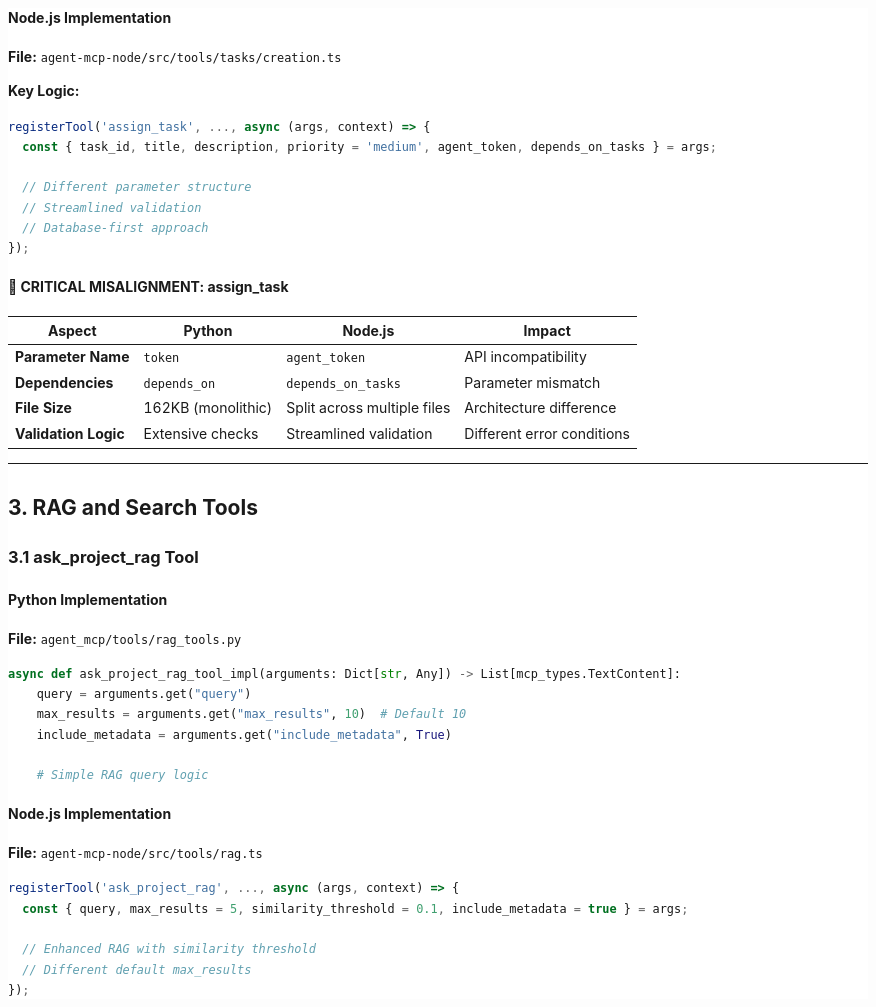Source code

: #### Node.js Implementation
**File:** `agent-mcp-node/src/tools/tasks/creation.ts`

**Key Logic:**
```typescript
registerTool('assign_task', ..., async (args, context) => {
  const { task_id, title, description, priority = 'medium', agent_token, depends_on_tasks } = args;
  
  // Different parameter structure
  // Streamlined validation
  // Database-first approach
});
```

#### 🚨 **CRITICAL MISALIGNMENT: assign_task**

| Aspect | Python | Node.js | Impact |
|--------|--------|---------|---------|
| **Parameter Name** | `token` | `agent_token` | API incompatibility |
| **Dependencies** | `depends_on` | `depends_on_tasks` | Parameter mismatch |
| **File Size** | 162KB (monolithic) | Split across multiple files | Architecture difference |
| **Validation Logic** | Extensive checks | Streamlined validation | Different error conditions |

---

## 3. RAG and Search Tools

### 3.1 ask_project_rag Tool

#### Python Implementation
**File:** `agent_mcp/tools/rag_tools.py`

```python
async def ask_project_rag_tool_impl(arguments: Dict[str, Any]) -> List[mcp_types.TextContent]:
    query = arguments.get("query")
    max_results = arguments.get("max_results", 10)  # Default 10
    include_metadata = arguments.get("include_metadata", True)
    
    # Simple RAG query logic
```

#### Node.js Implementation  
**File:** `agent-mcp-node/src/tools/rag.ts`

```typescript
registerTool('ask_project_rag', ..., async (args, context) => {
  const { query, max_results = 5, similarity_threshold = 0.1, include_metadata = true } = args;
  
  // Enhanced RAG with similarity threshold
  // Different default max_results
});
```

--*--

To do - Make an exact copy of the listing above, omitting the pictures.

Output below -
Source code

: #### Node.js Implementation
**File:** `agent-mcp-node/src/tools/tasks/creation.ts`

**Key Logic:**
```typescript
registerTool('assign_task', ..., async (args, context) => {
  const { task_id, title, description, priority = 'medium', agent_token, depends_on_tasks } = args;
  
  // Different parameter structure
  // Streamlined validation
  // Database-first approach
});
```

#### 🚨 **CRITICAL MISALIGNMENT: assign_task**

| Aspect | Python | Node.js | Impact |
|--------|--------|---------|---------|
| **Parameter Name** | `token` | `agent_token` | API incompatibility |
| **Dependencies** | `depends_on` | `depends_on_tasks` | Parameter mismatch |
| **File Size** | 162KB (monolithic) | Split across multiple files | Architecture difference |
| **Validation Logic** | Extensive checks | Streamlined validation | Different error conditions |

---

## 3. RAG and Search Tools

### 3.1 ask_project_rag Tool

#### Python Implementation
**File:** `agent_mcp/tools/rag_tools.py`

```python
async def ask_project_rag_tool_impl(arguments: Dict[str, Any]) -> List[mcp_types.TextContent]:
    query = arguments.get("query")
    max_results = arguments.get("max_results", 10)  # Default 10
    include_metadata = arguments.get("include_metadata", True)
    
    # Simple RAG query logic
```

#### Node.js Implementation  
**File:** `agent-mcp-node/src/tools/rag.ts`

```typescript
registerTool('ask_project_rag', ..., async (args, context) => {
  const { query, max_results = 5, similarity_threshold = 0.1, include_metadata = true } = args;
  
  // Enhanced RAG with similarity threshold
  // Different default max_results
});
```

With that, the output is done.